## What to work on
Can you convert every line in the records below into a Markdown table with the columns "No." and "Line", numbering each row and leaving out blank lines?

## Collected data
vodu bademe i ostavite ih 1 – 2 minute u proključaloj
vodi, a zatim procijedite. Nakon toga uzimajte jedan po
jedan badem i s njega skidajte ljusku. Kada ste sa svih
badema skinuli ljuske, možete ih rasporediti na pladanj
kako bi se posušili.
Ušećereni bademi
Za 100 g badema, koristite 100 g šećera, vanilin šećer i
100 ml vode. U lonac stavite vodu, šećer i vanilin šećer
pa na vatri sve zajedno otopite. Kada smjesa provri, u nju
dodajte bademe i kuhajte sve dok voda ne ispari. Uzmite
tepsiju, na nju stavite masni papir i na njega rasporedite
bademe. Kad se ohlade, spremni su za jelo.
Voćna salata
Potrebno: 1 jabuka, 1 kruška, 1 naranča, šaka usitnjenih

## Solution for this exercise
| No. | Line |
|---|---|
| 1 | vodu bademe i ostavite ih 1 – 2 minute u proključaloj |
| 2 | vodi, a zatim procijedite. Nakon toga uzimajte jedan po |
| 3 | jedan badem i s njega skidajte ljusku. Kada ste sa svih |
| 4 | badema skinuli ljuske, možete ih rasporediti na pladanj |
| 5 | kako bi se posušili. |
| 6 | Ušećereni bademi |
| 7 | Za 100 g badema, koristite 100 g šećera, vanilin šećer i |
| 8 | 100 ml vode. U lonac stavite vodu, šećer i vanilin šećer |
| 9 | pa na vatri sve zajedno otopite. Kada smjesa provri, u nju |
| 10 | dodajte bademe i kuhajte sve dok voda ne ispari. Uzmite |
| 11 | tepsiju, na nju stavite masni papir i na njega rasporedite |
| 12 | bademe. Kad se ohlade, spremni su za jelo. |
| 13 | Voćna salata |
| 14 | Potrebno: 1 jabuka, 1 kruška, 1 naranča, šaka usitnjenih |